CRF 44_BF - Exclusion reason: Only one complete genome available. Unpublished manuscript.
CRF 45_cpx - Exclusion reason: This CRF (CRF45_cpx) is supported by clustering using phylotype analysis. However the bootstrap support on the Pol gene is relatively low (83%). In addition, this CRF is found in West-Central Africa and probably part of the early diversity of HIV-1.
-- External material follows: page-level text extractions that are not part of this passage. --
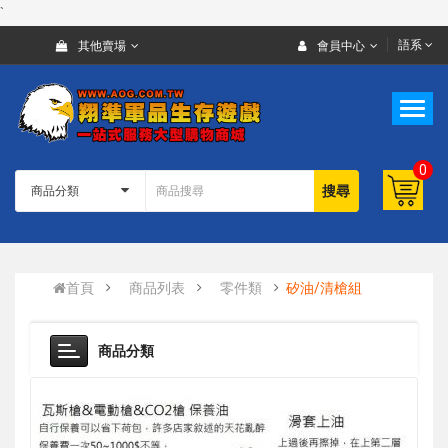
`
語系
其他賣場
會員中心
0
搜尋
首頁
商品列表
零件類
矽油/清槍組
商品分類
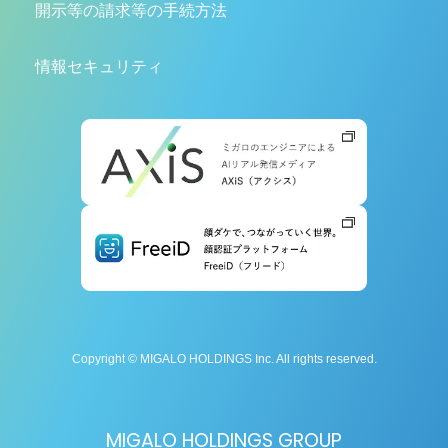
開示等の請求等の手続方法
情報セキュリティ
Copyright © MIGALO HOLDINGS Inc. All rights reserved.
MIGALO HOLDINGS GROUP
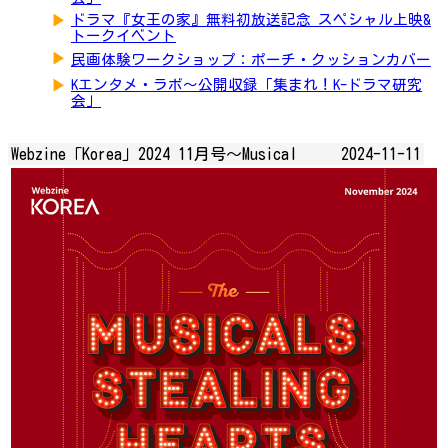
▶
ドラマ『女王の家』無料初放送記念 スペシャル上映&
トークイベント
▶
民画体験ワークショップ：ポーチ・クッションカバー
▶
Kエンタメ・ラボ～公開収録「集まれ！K-ドラマ研究
会」
Webzine「Korea」2024 11月号～Musical
2024-11-11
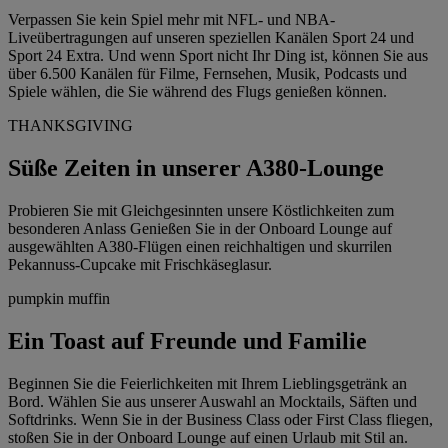
Verpassen Sie kein Spiel mehr mit NFL- und NBA-
Liveübertragungen auf unseren speziellen Kanälen Sport 24 und
Sport 24 Extra. Und wenn Sport nicht Ihr Ding ist, können Sie aus
über 6.500 Kanälen für Filme, Fernsehen, Musik, Podcasts und
Spiele wählen, die Sie während des Flugs genießen können.
THANKSGIVING
Süße Zeiten in unserer A380-Lounge
Probieren Sie mit Gleichgesinnten unsere Köstlichkeiten zum
besonderen Anlass Genießen Sie in der Onboard Lounge auf
ausgewählten A380-Flügen einen reichhaltigen und skurrilen
Pekannuss-Cupcake mit Frischkäseglasur.
pumpkin muffin
Ein Toast auf Freunde und Familie
Beginnen Sie die Feierlichkeiten mit Ihrem Lieblingsgetränk an
Bord. Wählen Sie aus unserer Auswahl an Mocktails, Säften und
Softdrinks. Wenn Sie in der Business Class oder First Class fliegen,
stoßen Sie in der Onboard Lounge auf einen Urlaub mit Stil an.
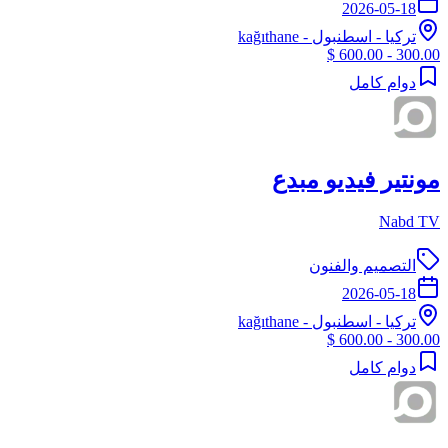
2026-05-18
تركيا
-
اسطنبول
- kağıthane
300.00 - 600.00 $
دوام كامل
مونتير فيديو مبدع
Nabd TV
التصميم والفنون
2026-05-18
تركيا
-
اسطنبول
- kağıthane
300.00 - 600.00 $
دوام كامل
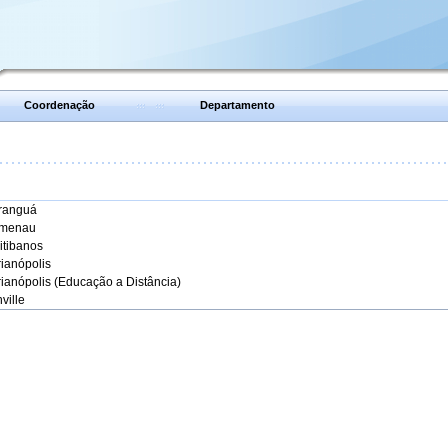
Coordenação
Departamento
aranguá
umenau
itibanos
rianópolis
rianópolis (Educação a Distância)
ville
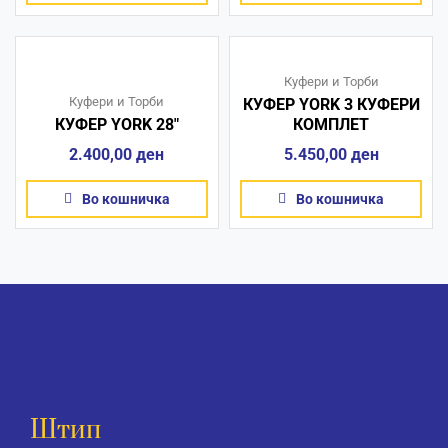
Куфери и Торби
Куфери и Торби
КУФЕР YORK 3 КУФЕРИ
КУФЕР YORK 28″
КОМПЛЕТ
2.400,00
ден
5.450,00
ден
Во кошничка
Во кошничка
Штип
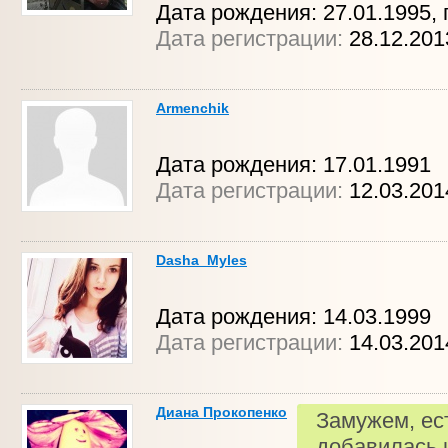
Дата рождения: 27.01.1995, г
Дата регистрации:
28.12.20
Armenchik
Дата рождения: 17.01.1991
Дата регистрации:
12.03.201
Dasha_Myles
Дата рождения: 14.03.1999
Дата регистрации:
14.03.20
Диана Прокопенко
Замужем, ес
добавилась 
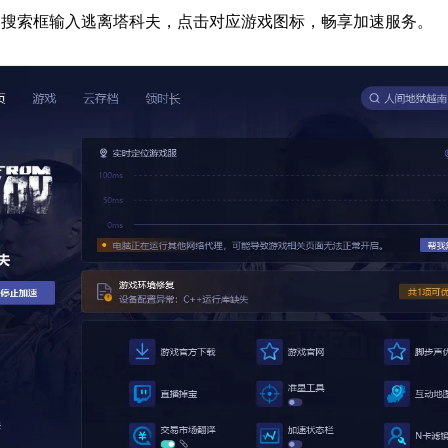
器搜索框输入逃离塔科夫，点击对应游戏图标，畅享加速服务。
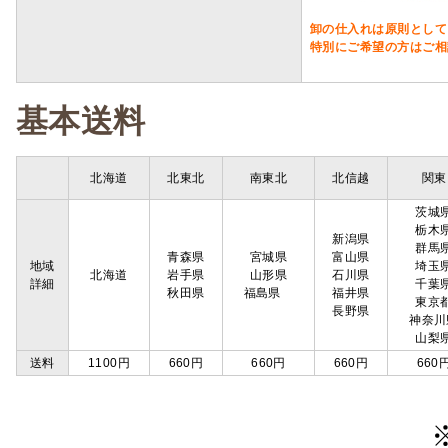
卸の仕入れは原則として
特別にご希望の方はご相
基本送料
北海道
北東北
南東北
北信越
関東
茨城
栃木
新潟県
群馬
青森県
宮城県
富山県
地域
埼玉
北海道
岩手県
山形県
石川県
詳細
千葉
秋田県
福島県
福井県
東京
長野県
神奈川
山梨
送料
1100円
660円
660円
660円
660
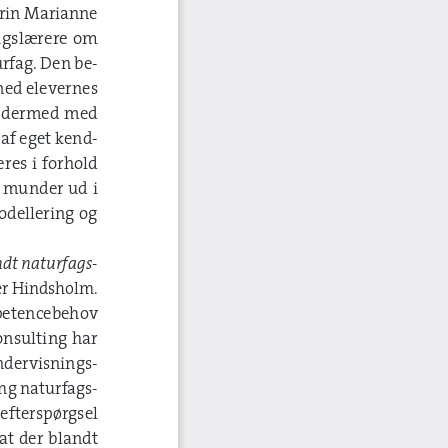
rin Marianne 
agslærere om 
rfag. Den be-
med elevernes 
g dermed med 
 af eget kend-
res i forhold 
n munder ud i 
dellering og 
dt naturfags
-
er Hindsholm. 
mpetencebehov 
nsulting har 
ndervisnings
-
ing naturfags
-
efterspørgsel 
t der blandt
CRF 46_BF - Exclusion reason: CRF46_BF is classified as F1 (no B recombination detected in Rega V3). This CRF is also too diverse and do not cluster together with high bootstrap values on the complete genome and Pol genes. This CRF cluster withing subtype F1 in CG and POL trees.
CRF 48_01B - Exclusion reason: Only one complete genome available. Unpublished manuscript.